#### Problem 1
Repeat word for word the part of the filmmaker interview below starting with "iFilmFestival: What new" and going on through "film festivals play?".
#### Problem 2
Write what comes next in the filmmaker interview below, picking up right after its last line.

#### Document extract
------------------------------------------------------------

AW: “There is this one shot in the final fight scene where it was one continuous take with whip-pans to each of the 7 characters as they yell back and forth at each other. It took us about 13 takes to get the timing of the lines and the landing of the camera right but it was one of my favourite shots in the whole film. Everyone worked incredibly hard to make it work, especially our DOP.”

iFilmFestival: How did you get involved in filmmaking?

AW: “I actually started Media Studies in Year 11 in Hong Kong for my GCSE's thinking that I would be an easy class, watching movies all day. I realised very quickly that's not what we would be doing. I just started to love all the work that we were assigned. I enjoyed analysing films and music videos, writing essays about movies, perfecting a contra-zoom, making short films and staying up til the early hours to get an edit done. Going into that first class I never thought I'd study Film at University and then make it my career. Thank god I applied for Media Studies or I have no idea what I'd be doing right now.”

iFilmFestival: What new projects are you working on or are you hoping to work on in the future?

AW: “I am working on a new short film, which I am aiming to go into production for by late July 2023. I'd really hope to work on some feature film sets. I've mainly been working on short films and music videos, so I'm really aiming to get into longer form this year. :)”

iFilmFestival: What role do film festivals play?

------------------------------------------------------------

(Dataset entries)
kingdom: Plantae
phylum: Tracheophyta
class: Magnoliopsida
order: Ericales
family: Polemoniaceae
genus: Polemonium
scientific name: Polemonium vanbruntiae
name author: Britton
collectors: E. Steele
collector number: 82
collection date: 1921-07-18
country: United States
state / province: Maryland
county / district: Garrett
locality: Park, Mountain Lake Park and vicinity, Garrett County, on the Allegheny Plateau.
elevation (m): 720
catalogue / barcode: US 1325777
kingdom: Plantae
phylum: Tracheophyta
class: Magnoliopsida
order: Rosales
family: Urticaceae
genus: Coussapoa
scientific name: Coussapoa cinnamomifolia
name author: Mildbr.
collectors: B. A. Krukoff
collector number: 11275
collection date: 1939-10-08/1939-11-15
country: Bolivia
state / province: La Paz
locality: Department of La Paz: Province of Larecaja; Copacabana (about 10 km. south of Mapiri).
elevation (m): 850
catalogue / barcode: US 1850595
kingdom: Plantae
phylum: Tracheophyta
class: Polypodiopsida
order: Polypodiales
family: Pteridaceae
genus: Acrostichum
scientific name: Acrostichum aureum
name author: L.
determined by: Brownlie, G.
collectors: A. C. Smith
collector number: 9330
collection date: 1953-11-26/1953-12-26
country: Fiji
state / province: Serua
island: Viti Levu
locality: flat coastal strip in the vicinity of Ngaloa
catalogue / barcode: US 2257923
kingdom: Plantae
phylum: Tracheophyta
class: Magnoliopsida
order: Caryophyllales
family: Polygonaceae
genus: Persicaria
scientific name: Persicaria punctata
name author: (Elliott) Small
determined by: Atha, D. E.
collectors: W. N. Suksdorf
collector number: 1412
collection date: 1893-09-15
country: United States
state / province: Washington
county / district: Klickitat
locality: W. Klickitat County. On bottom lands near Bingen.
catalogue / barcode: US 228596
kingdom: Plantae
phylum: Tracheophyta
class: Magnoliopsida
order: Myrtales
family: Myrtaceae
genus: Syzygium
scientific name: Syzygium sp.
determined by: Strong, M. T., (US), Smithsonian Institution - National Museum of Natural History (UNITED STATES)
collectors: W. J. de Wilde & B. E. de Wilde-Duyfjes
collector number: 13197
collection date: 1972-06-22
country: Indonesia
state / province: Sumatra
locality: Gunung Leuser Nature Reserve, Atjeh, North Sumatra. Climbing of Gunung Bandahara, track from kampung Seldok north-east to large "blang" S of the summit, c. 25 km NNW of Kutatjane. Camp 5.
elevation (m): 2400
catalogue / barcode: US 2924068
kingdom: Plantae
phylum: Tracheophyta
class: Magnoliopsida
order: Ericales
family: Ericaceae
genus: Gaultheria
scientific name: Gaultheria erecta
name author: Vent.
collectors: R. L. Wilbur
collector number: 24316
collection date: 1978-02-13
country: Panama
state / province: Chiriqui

------------------------------------------------------------

#### Written reply 1
iFilmFestival: What new projects are you working on or are you hoping to work on in the future?

AW: “I am working on a new short film, which I am aiming to go into production for by late July 2023. I'd really hope to work on some feature film sets. I've mainly been working on short films and music videos, so I'm really aiming to get into longer form this year. :)”

iFilmFestival: What role do film festivals play?

#### Written reply 2
AW: “I think for me, getting accepted into film festivals regardless of whether I win or not, is about affirming that I have some kind of skill that other people can see. It really is nice to have people recognise work that you've put a lot of effort into. It also is great for promoting yourself to other people in the future. Whether that's getting funding or pitching to a production company, cast or crew to get them on board with the project.”

iFilmFestival: What is your advice to filmmakers tackling the festival circuit?

AW: “Set aside a budget and do research into the festivals you think suit the vibe and are relevant to the project that you're submitting. Submit to LOCAL festivals, so if you get accepted you can actually attend haha. It's also important to support local festivals :) Make sure you don't ignore the smaller/newer festivals! If you're starting out or if it's one of your first festival runs, submit to the smaller festivals as well as the bigger ones.”

Aleisha Winslow

iFilmFestival: How do you see the future of film?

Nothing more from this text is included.